#### [DATA FOR THIS EXERCISE]
----

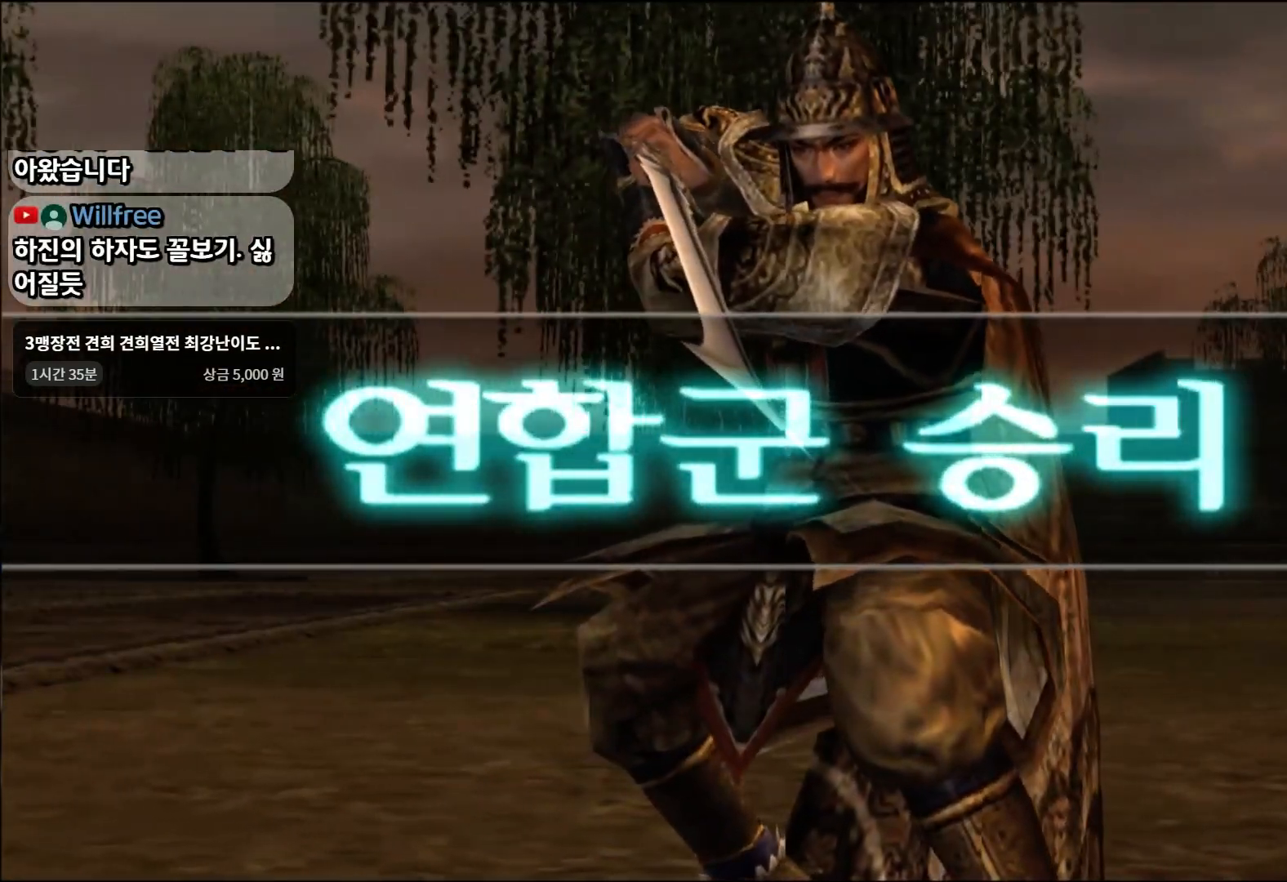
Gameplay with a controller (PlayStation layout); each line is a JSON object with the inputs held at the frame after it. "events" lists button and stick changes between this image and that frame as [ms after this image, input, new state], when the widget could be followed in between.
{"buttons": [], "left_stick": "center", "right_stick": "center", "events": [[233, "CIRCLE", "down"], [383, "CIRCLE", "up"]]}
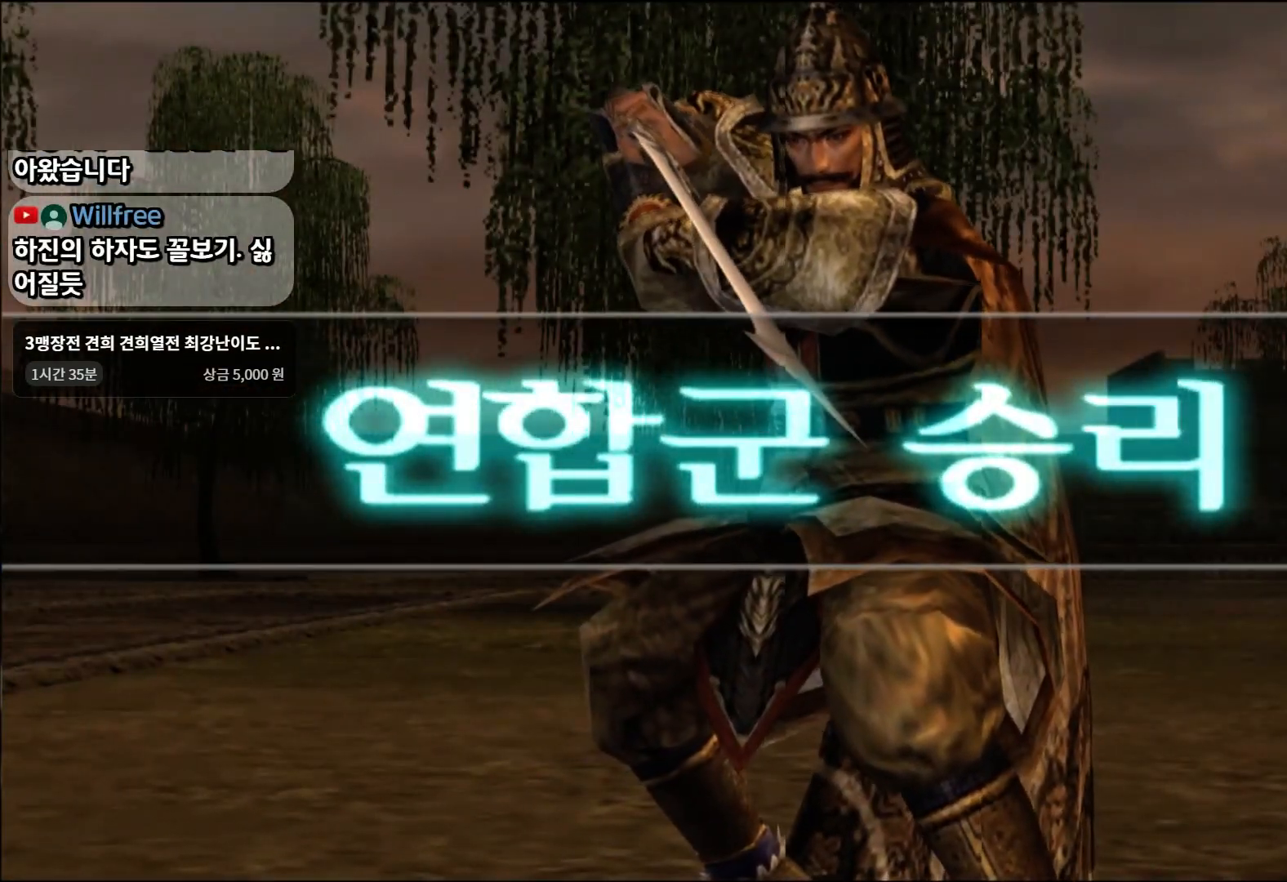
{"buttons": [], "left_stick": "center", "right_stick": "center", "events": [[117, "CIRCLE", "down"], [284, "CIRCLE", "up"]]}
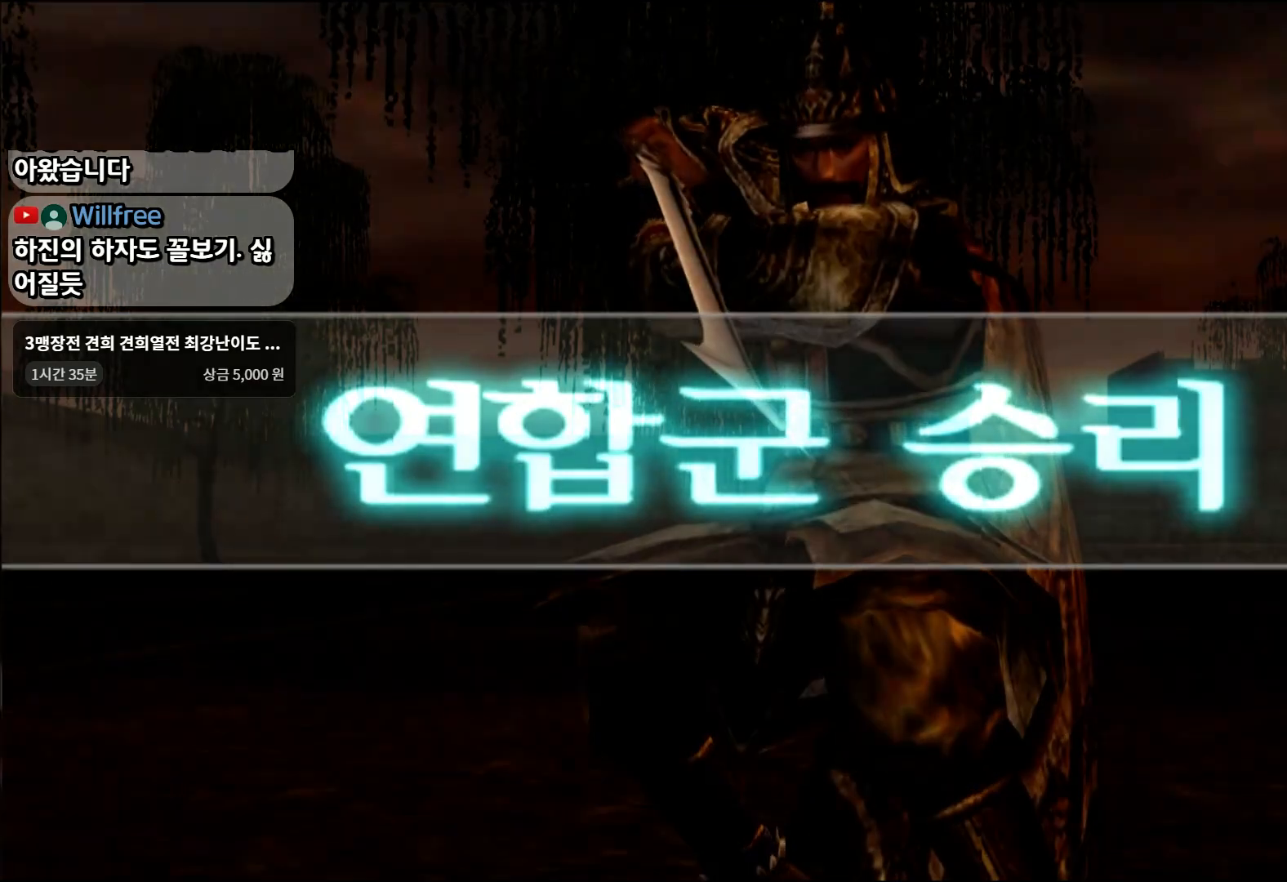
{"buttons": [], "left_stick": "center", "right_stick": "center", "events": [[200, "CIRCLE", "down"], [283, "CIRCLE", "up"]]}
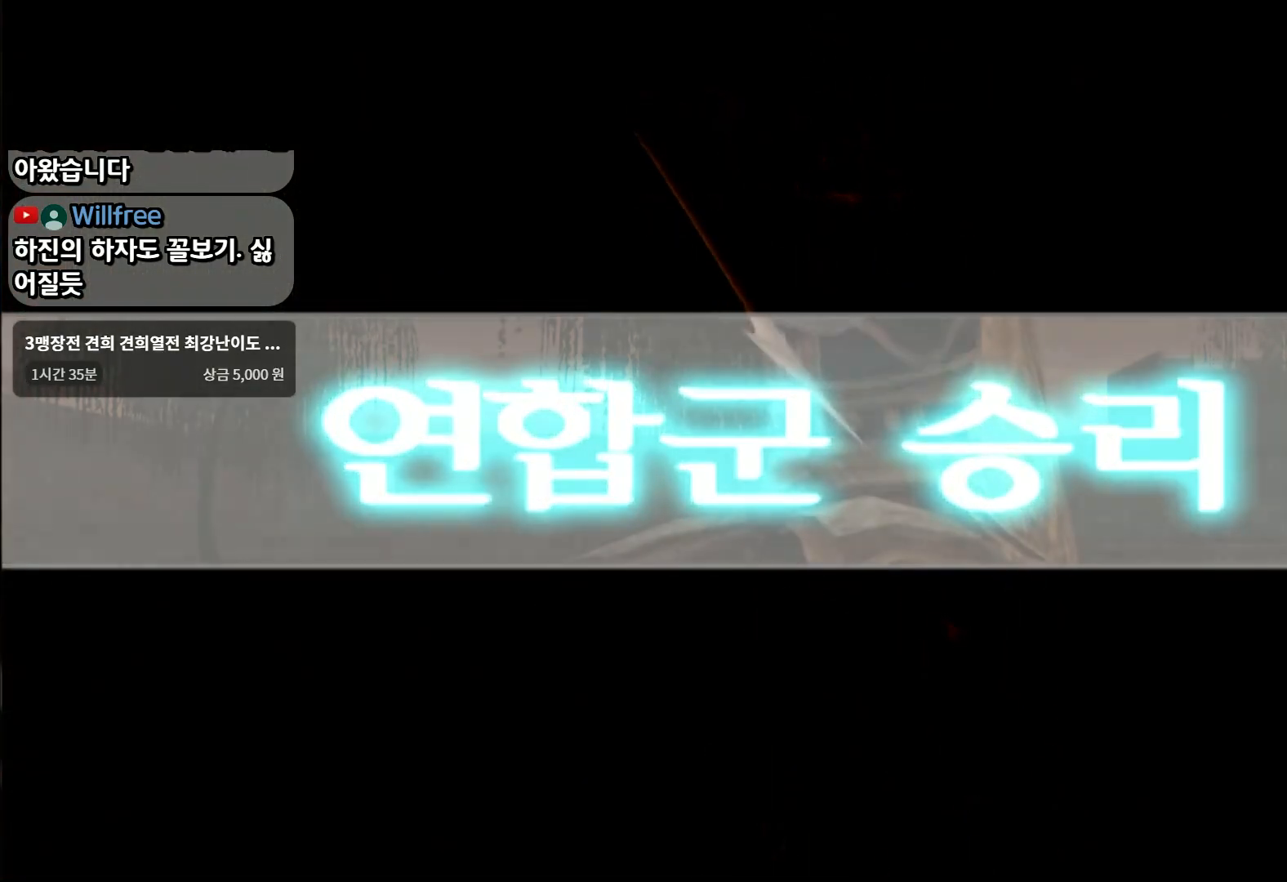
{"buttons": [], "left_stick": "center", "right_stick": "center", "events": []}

----

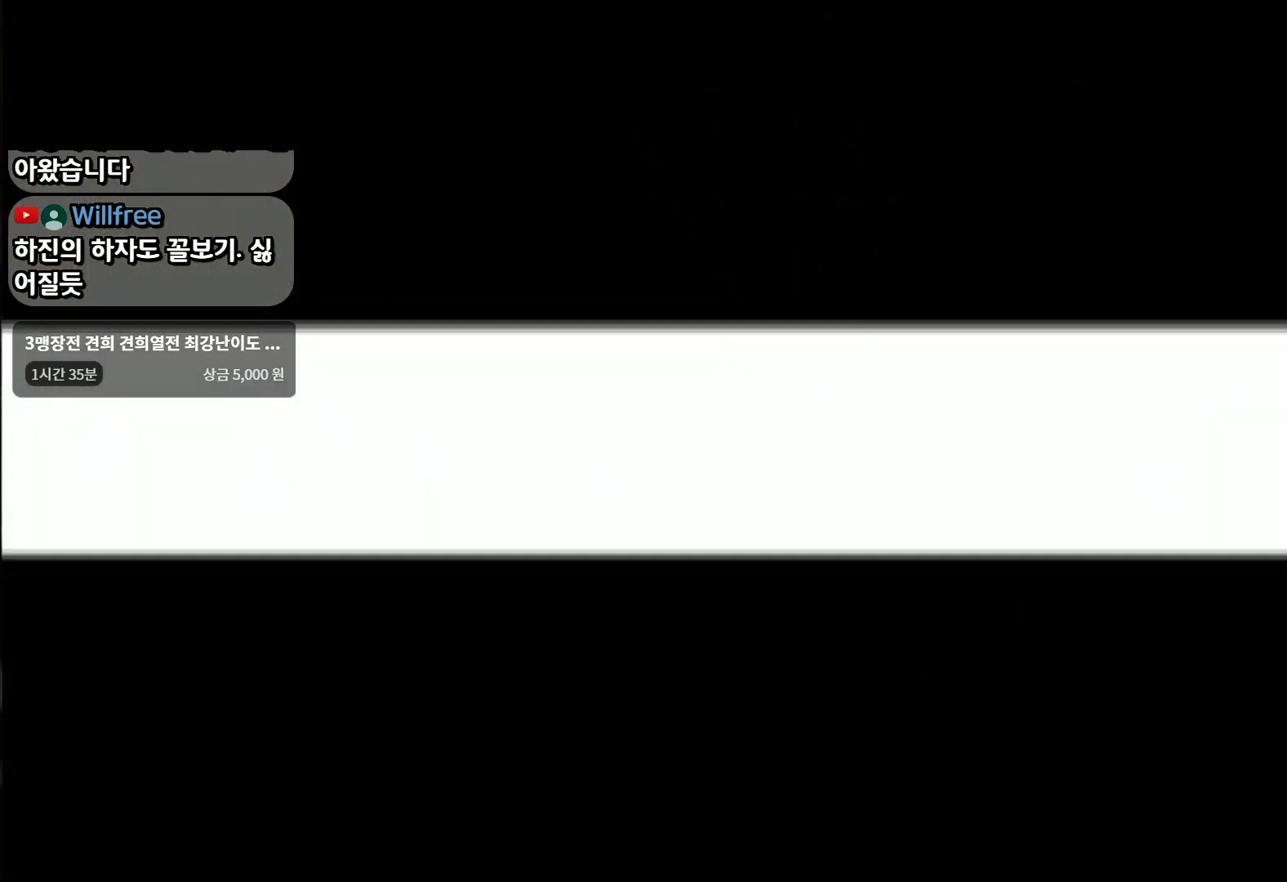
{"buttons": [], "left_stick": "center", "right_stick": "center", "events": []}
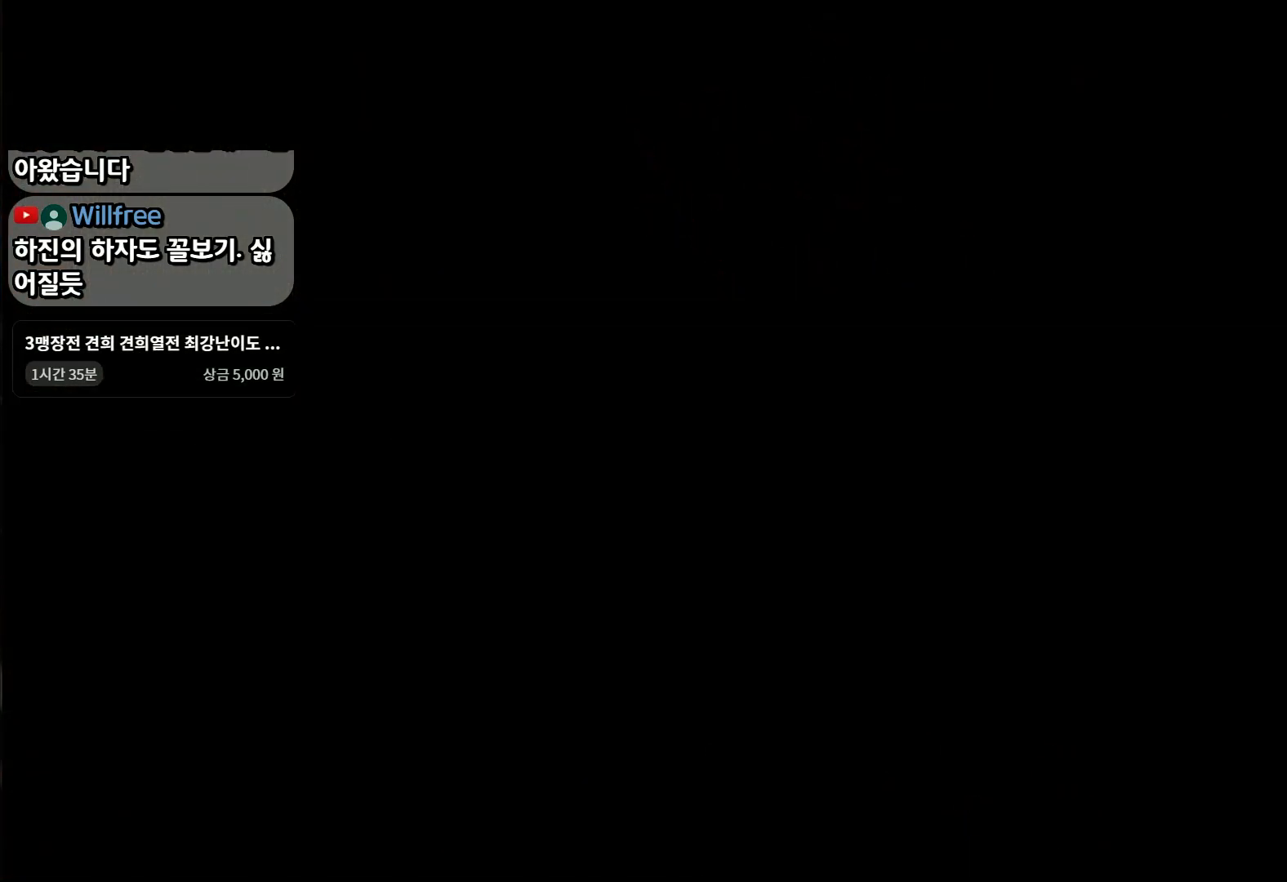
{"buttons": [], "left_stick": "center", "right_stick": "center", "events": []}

----

#### [TASK PROMPT]
Each line above with the word "CIRCLE" needs to be copied.

#### [ANSWER FOR THIS EXERCISE]
{"buttons": [], "left_stick": "center", "right_stick": "center", "events": [[233, "CIRCLE", "down"], [383, "CIRCLE", "up"]]}
{"buttons": [], "left_stick": "center", "right_stick": "center", "events": [[117, "CIRCLE", "down"], [284, "CIRCLE", "up"]]}
{"buttons": [], "left_stick": "center", "right_stick": "center", "events": [[200, "CIRCLE", "down"], [283, "CIRCLE", "up"]]}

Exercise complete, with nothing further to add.